Match Pre-Filtering🔗

Match query results are getting pre-filtered by default. If a query is recognized as being a Match query, we create and apply an additional filter component, independent of the condition types of the query parts. Hence, even with only nice-to-have and should-have query parts, results that make no chance to be relevant are filtered out from the result set. Match pre-filtering is based on 3 components of the query:

the job title
the normalized job group ID
the skills

Only if a query contains all 3 components a Match pre-filter is created and applied. This will filter out results that doesn't match ANY of the 3 components. In case of the skills, only a reasonable fraction of the requested skills needs to be matched in order to satisfy this component. For that, we first consider only the skill-field having the most query parts in the Match query, being either professional skills or computer skills. Then, the number of required skills of that skill field to regard this component matching is determined. For a query having less than 4 skills it's just 1, for less than 7 it's 2, and for any higher number we request at least 3 matching skill parts. (Notice, that the skill component of the filter is only to allow also for results that satisfy neither jobtitle nor jobgroup.)

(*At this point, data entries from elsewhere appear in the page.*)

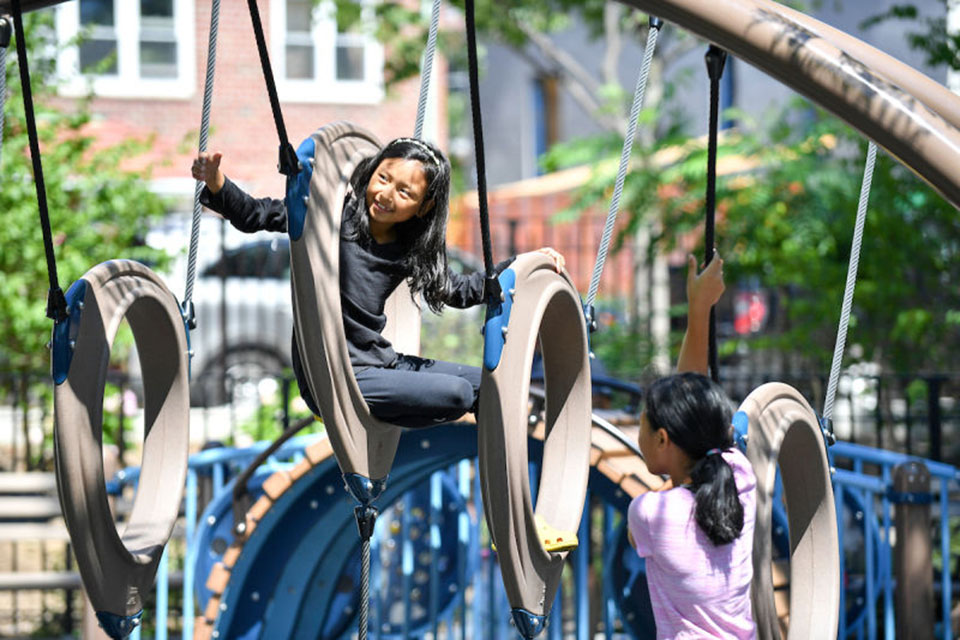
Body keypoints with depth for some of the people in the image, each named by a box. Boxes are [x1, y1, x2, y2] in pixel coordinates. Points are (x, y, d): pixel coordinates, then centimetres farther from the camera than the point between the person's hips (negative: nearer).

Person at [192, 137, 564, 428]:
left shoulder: (412, 252, 5)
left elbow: (459, 291, 19)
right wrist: (215, 182, -31)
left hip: (378, 363, 8)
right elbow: (256, 216, -13)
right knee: (457, 394, -19)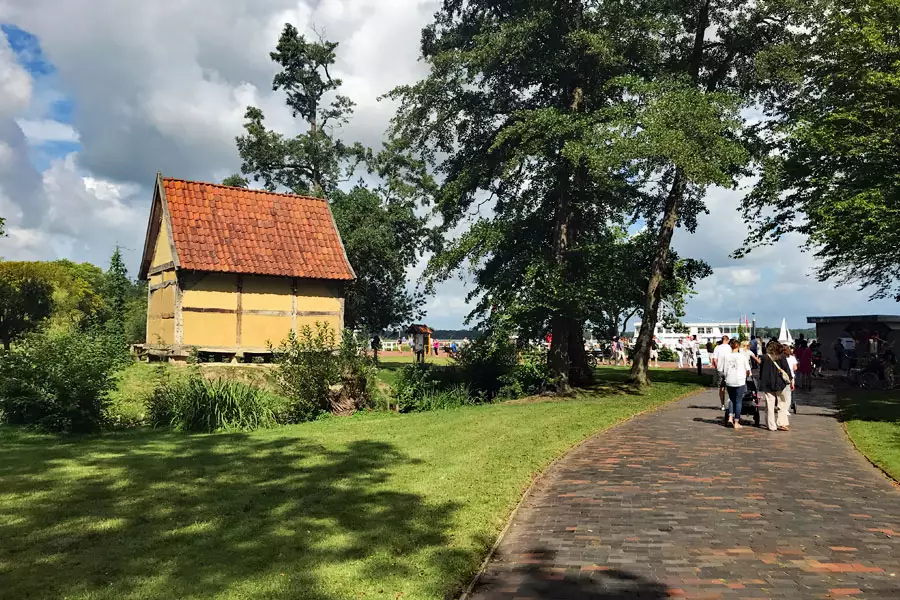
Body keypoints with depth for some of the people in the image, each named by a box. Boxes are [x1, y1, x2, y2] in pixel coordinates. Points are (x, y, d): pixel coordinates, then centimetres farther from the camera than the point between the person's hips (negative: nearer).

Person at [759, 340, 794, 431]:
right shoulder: (781, 357, -3)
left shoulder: (764, 357, 2)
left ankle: (771, 425, 6)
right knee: (782, 404, 9)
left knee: (770, 406, 5)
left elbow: (761, 371, 5)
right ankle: (781, 423, 4)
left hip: (767, 385, 2)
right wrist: (791, 380, 5)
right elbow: (787, 369, -4)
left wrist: (761, 382, 13)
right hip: (779, 383, -2)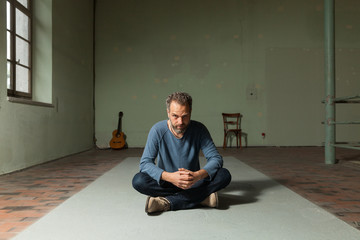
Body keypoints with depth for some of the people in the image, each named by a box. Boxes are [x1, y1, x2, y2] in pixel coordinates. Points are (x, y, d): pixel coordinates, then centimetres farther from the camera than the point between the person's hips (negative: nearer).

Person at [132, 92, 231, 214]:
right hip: (166, 182, -1)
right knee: (138, 180, -30)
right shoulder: (158, 130, -14)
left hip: (194, 182, 1)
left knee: (224, 175, -25)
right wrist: (169, 176, -37)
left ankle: (167, 202, -30)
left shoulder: (199, 129, -11)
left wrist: (198, 175, -34)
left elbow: (216, 158, -13)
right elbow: (145, 163, -19)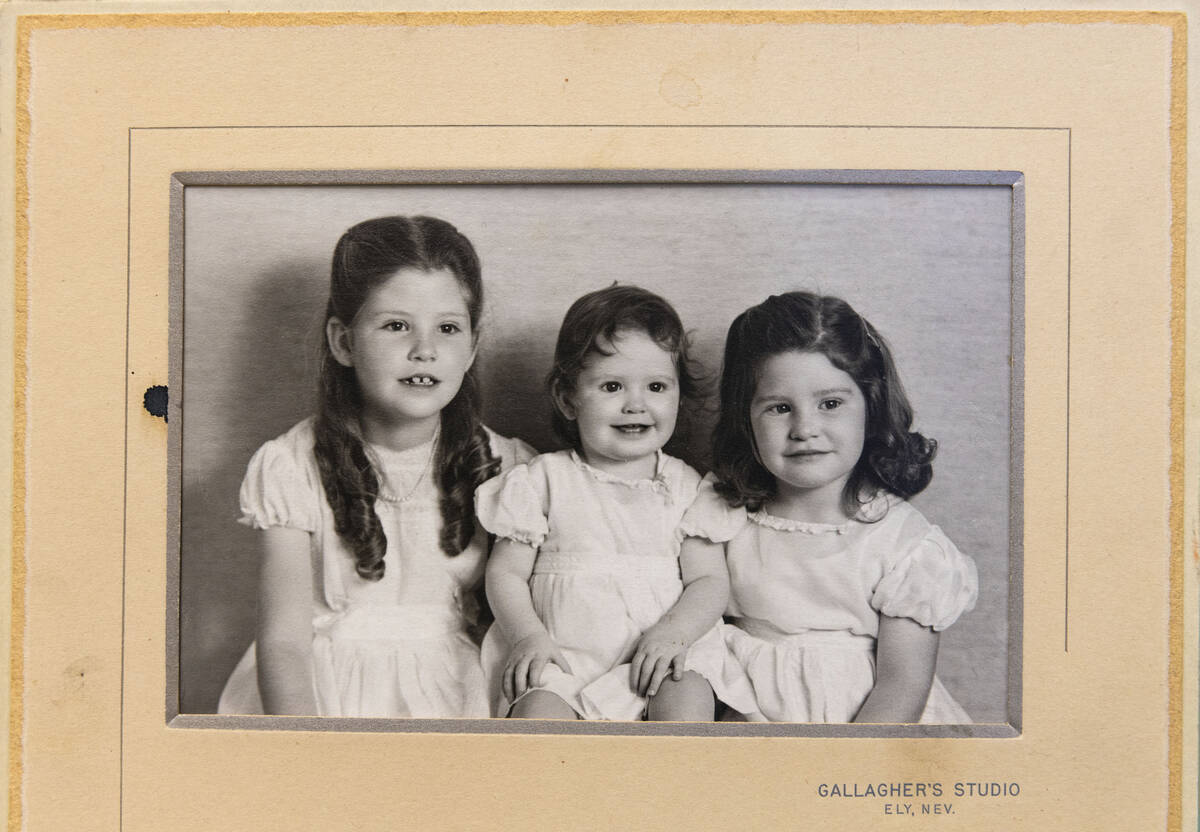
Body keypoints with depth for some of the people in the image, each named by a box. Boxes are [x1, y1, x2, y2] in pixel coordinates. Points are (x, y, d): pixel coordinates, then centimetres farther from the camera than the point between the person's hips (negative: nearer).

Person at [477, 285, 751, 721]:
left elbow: (710, 579, 4)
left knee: (688, 699, -27)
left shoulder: (684, 486, 7)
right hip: (560, 658, -1)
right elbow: (505, 573, 4)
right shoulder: (546, 480, 3)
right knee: (538, 710, -28)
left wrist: (673, 634, -15)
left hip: (657, 659, 1)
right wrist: (528, 636, -14)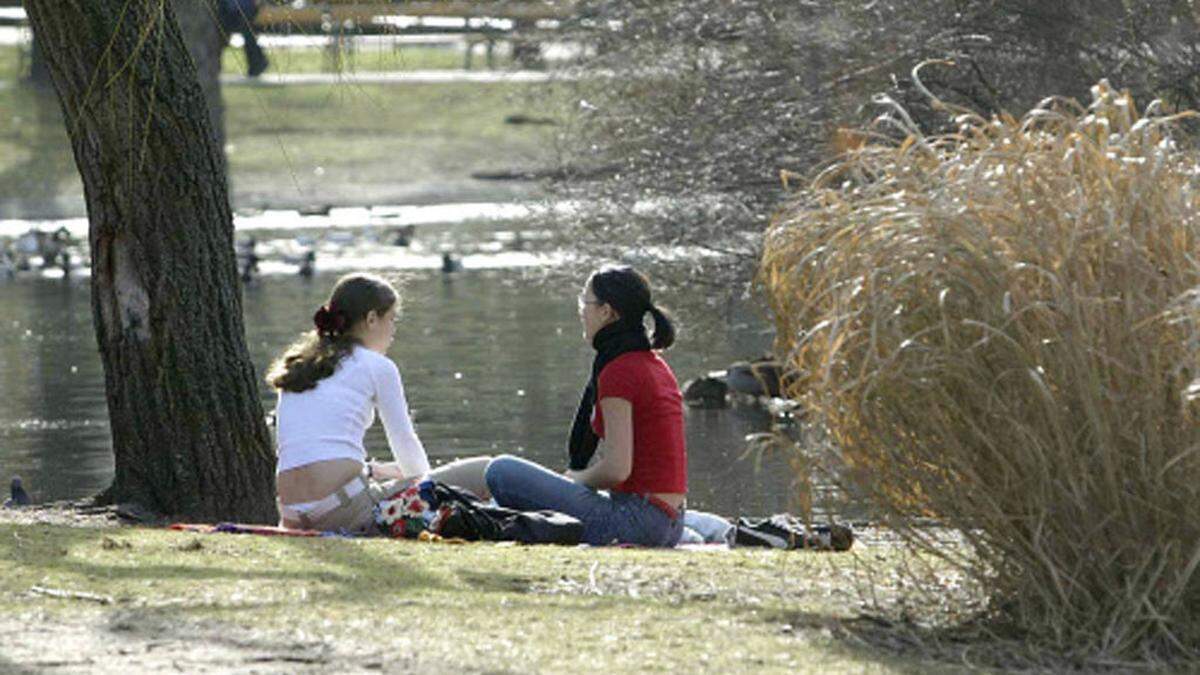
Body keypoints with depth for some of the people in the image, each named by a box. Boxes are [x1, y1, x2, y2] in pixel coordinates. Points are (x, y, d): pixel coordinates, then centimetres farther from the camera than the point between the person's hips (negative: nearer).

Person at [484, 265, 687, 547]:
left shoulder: (618, 371, -15)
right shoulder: (656, 366, 14)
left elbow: (616, 469, -21)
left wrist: (576, 478, -2)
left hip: (637, 519, -10)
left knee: (501, 471, -12)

Currently, the following Match fields are recognized for the different components:

Component	Field Names
job title	`jobtitlesonlyrecent`, `recent_jobtitles`, `vacancytitle`, `jobtitle`
job group	`jobgroupidsonlyrecent`, `recent_profession_groups`, `profession_group`
skills	`compskills`, `profskills`

Minimum matching criteria🔗

Search results will only contain documents matching at least one criteria of the query. This focuses on presenting the user with relevant results.

Visible consequences of this feature:

The total match result count of a query shrinks considerably. Without this feature, queries used to return the entire collection size as match size, even though most documents were completely irrelevant because they didn't match any aspect of the query whatsoever.
Cloud suggestions, and aggregation counts are now meaningful, because now they only consider relevant results. Without this feature, cloud terms and facet counts were counting the entire collection and many irrelevant results.
Faster query execution for queries not containing must-have criteria

A less intuitive consequence of this feature:

If the current query contains only nice-to-have and should-have parts and another nice-to-have/shold-have search term is added, the total match count will increase instead of decrease. However, this is correct behaviour: the query has become broader, so there are more results.

Note that this can also happen in cases where hidden query is defined with only nice-to-have and should-have parts. In this case, the user doesn't see the hidden query parts, so it is also harder to understand.